President Obama has insisted since his first term that the US is now a Pacific power, seeking deeper ties with the region’s fast-growing markets while keeping a wary eye on the balance of power with China. But if you examine his trip to the region right after his re-election, what America’s “pivot to Asia” provides is an opportunity for the Obama team to do abroad what it can’t do at home—finance investments that benefit US jobs.
Much has been made of the administration’s focus on manufacturing and exports over the past four years. Labor unions have been celebrating a mild resurgence in the sector. Inconvenient skeptics have noted that manufacturing is probably not the center of the future US economy. But it is a lot easier for an American president to unilaterally boost exports than to boost the domestic economy.
The White House’s top take-away from the trip, the “US-Asia Pacific Comprehensive Partnership for A Sustainable Energy Future,” is essentially a plan for the US to finance at least $6 billion in energy-related exports to Asian countries, with a particular emphasis on clean (or at least less dirty) energy. The bulk of the money will come from the US Export-Import Bank, a government-owned company that finances US exporters. The White House has said the bank will provide $5 billion in export credit over the next four years.
It turns out that this claim is a bit exaggerated. There isn’t a new program as such, and the $5 billion number is just a descriptive figure, according to Phil Cogan, the Ex-Im Bank’s spokesman. The bank makes loans based on demand, Cogan says, and there’s nothing stopping it from making $5 billion (or $10 billion) in loans to Pacific countries already.

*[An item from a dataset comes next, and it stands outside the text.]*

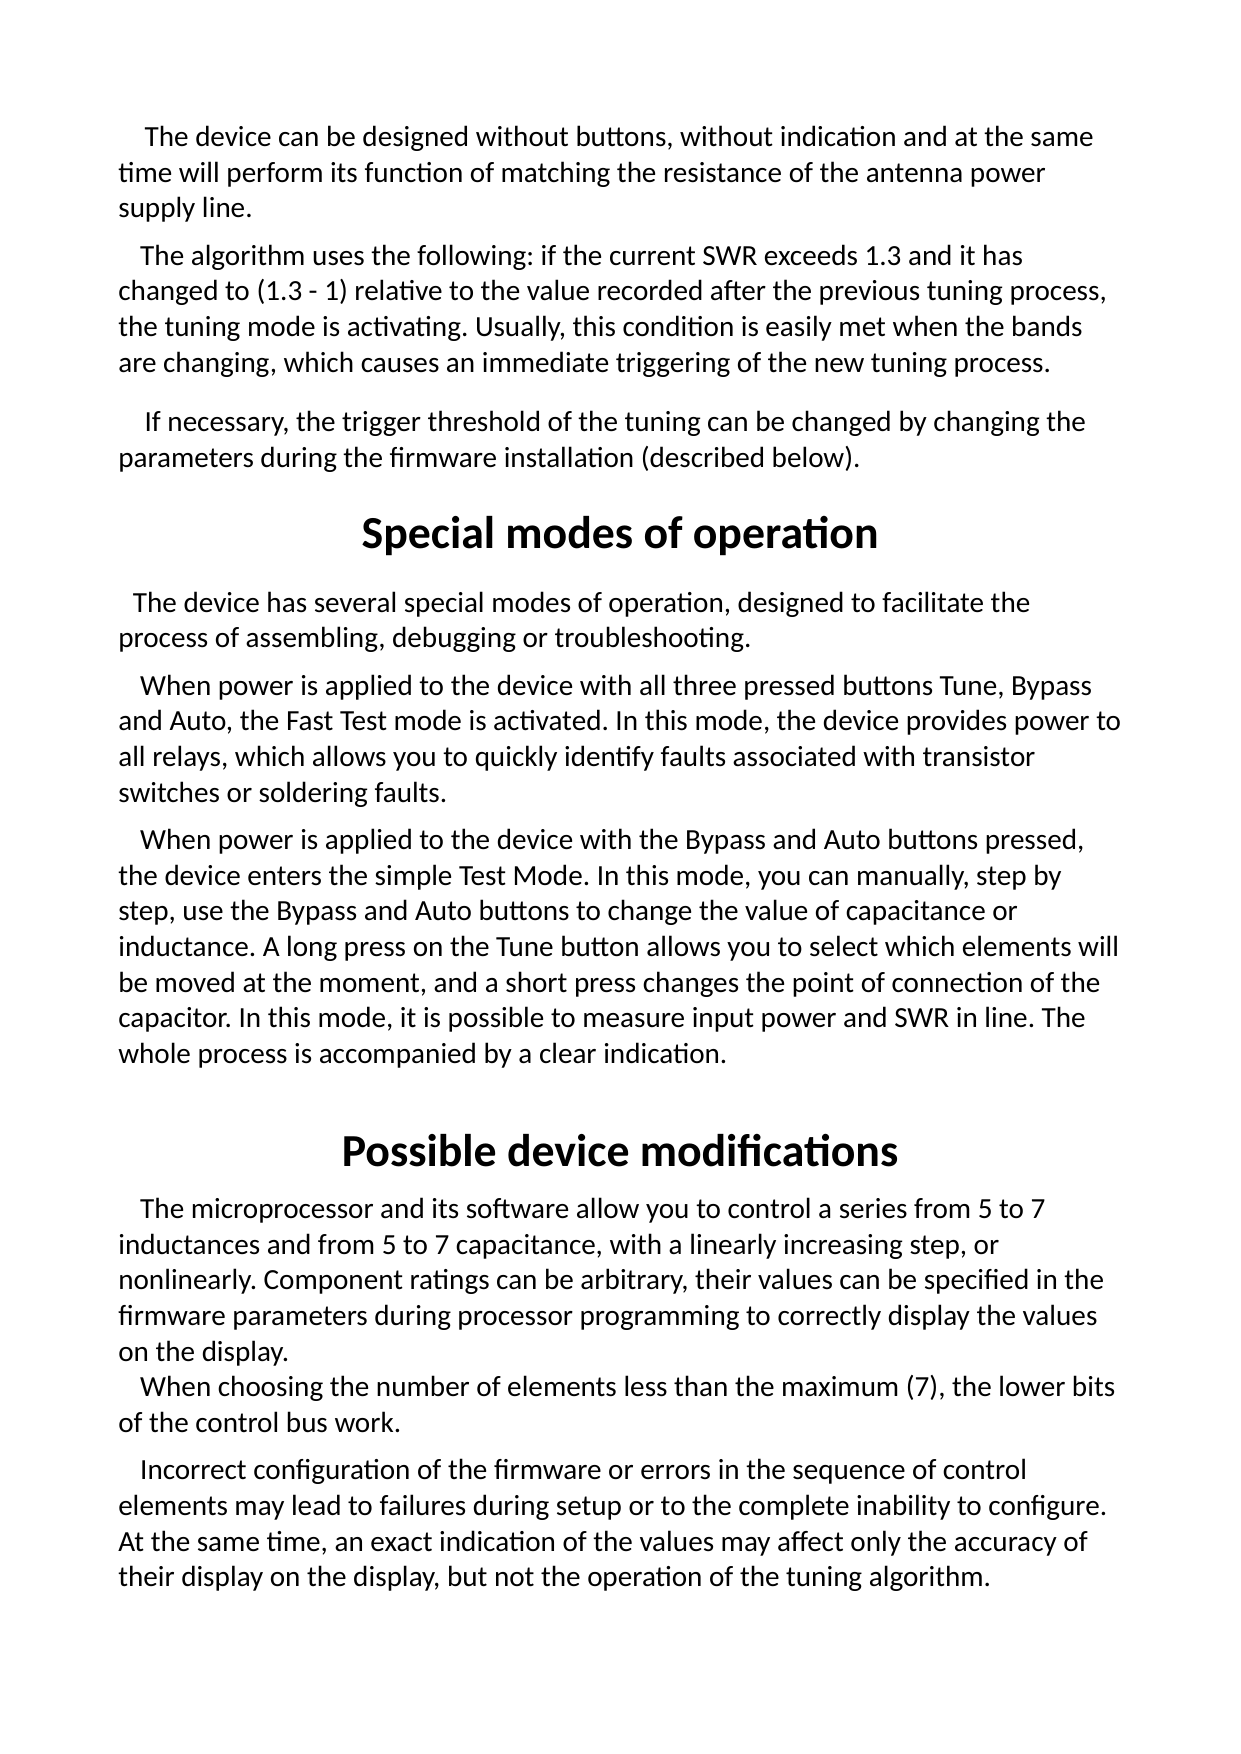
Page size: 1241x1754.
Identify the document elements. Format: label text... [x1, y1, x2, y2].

So what’s changed? Well, with the White House making the region a priority, the bank will increase its marketing efforts in places like Indonesia. It has already done a fair bit of work there: In 2010 it set up a $1 billion credit line that helped Indonesian companies buy 30 Boeing aircraft over the coming years. The export credit it authorized in Indonesia last year alone came to $550 million. For this year the total is only $19.2 million; now, the White House wants the bank to redouble its efforts.
Indonesia is a big target for US exporters—it is fast-growing, democratic, diverse and boasts the world’s fourth-largest population. As recently as 2000 the US was the largest exporter to the country after Japan, but countries like China, Thailand and South Korea have since usurped it. That’s one reason why a so-called “US-Asia Pacific Comprehensive Partnership” was in fact concluded only with Indonesia and the tiny-but-rich state of Brunei.
The other reason for the partnership is to open new markets for sustainable-energy companies in the US. Doing this through a foreign filter seems to be the only politically viable option these days. A $1 billion-a-year tax rebate keeping the wind-power industry alive is likely to end this year, and the administration was forced to shut down its $35 billion cleantech loan program—though its failure rate was an enviable 4% or less—because of the political row around firms like the solar-cell company Solyndra, which went bust last year, swallowing up most of a $535 million government loan guarantee.
Indeed, the Ex-Im Bank is “probably the largest financer of renewable energy in India,” Cogan notes. The enhanced soft power that comes from that kind of foreign investment in India and Indonesia may very well help the US in the forthcoming “Pacific century.” But the export boost will be useful for right now.